_Prompt:_
Which lines in the rows below contain the string "collection", with case counting? Extract each of them.

_Supplied material:_

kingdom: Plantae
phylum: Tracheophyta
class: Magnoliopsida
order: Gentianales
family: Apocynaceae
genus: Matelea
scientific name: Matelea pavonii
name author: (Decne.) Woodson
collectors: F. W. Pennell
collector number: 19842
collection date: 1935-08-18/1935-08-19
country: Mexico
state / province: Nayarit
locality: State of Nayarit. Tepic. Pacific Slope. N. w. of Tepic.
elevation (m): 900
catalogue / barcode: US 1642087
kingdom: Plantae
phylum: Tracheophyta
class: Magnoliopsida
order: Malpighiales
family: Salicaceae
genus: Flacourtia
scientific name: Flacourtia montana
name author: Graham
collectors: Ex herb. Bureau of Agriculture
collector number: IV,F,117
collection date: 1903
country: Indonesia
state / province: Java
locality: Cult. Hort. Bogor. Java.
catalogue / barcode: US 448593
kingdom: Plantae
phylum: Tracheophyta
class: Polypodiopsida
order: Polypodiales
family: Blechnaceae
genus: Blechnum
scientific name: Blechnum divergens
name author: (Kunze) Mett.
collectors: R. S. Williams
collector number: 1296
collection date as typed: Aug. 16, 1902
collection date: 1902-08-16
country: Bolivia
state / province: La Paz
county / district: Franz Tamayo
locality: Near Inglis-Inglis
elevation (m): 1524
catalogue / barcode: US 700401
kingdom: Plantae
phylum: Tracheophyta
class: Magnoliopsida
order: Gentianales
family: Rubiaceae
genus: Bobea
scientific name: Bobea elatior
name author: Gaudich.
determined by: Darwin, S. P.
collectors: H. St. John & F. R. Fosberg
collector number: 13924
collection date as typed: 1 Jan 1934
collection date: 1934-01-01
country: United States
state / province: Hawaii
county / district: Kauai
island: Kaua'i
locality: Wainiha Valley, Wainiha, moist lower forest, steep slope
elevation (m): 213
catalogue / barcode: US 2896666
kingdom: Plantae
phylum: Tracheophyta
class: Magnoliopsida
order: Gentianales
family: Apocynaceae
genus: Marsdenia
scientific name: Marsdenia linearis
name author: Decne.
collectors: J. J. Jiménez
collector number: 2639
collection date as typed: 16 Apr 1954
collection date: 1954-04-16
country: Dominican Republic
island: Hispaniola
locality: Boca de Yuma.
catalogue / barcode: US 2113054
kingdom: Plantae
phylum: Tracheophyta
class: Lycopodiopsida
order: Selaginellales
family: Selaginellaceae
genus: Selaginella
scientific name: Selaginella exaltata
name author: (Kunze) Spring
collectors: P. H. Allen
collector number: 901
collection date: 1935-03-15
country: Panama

_Task solution:_
collection date: 1935-08-18/1935-08-19
collection date: 1903
collection date as typed: Aug. 16, 1902
collection date: 1902-08-16
collection date as typed: 1 Jan 1934
collection date: 1934-01-01
collection date as typed: 16 Apr 1954
collection date: 1954-04-16
collection date: 1935-03-15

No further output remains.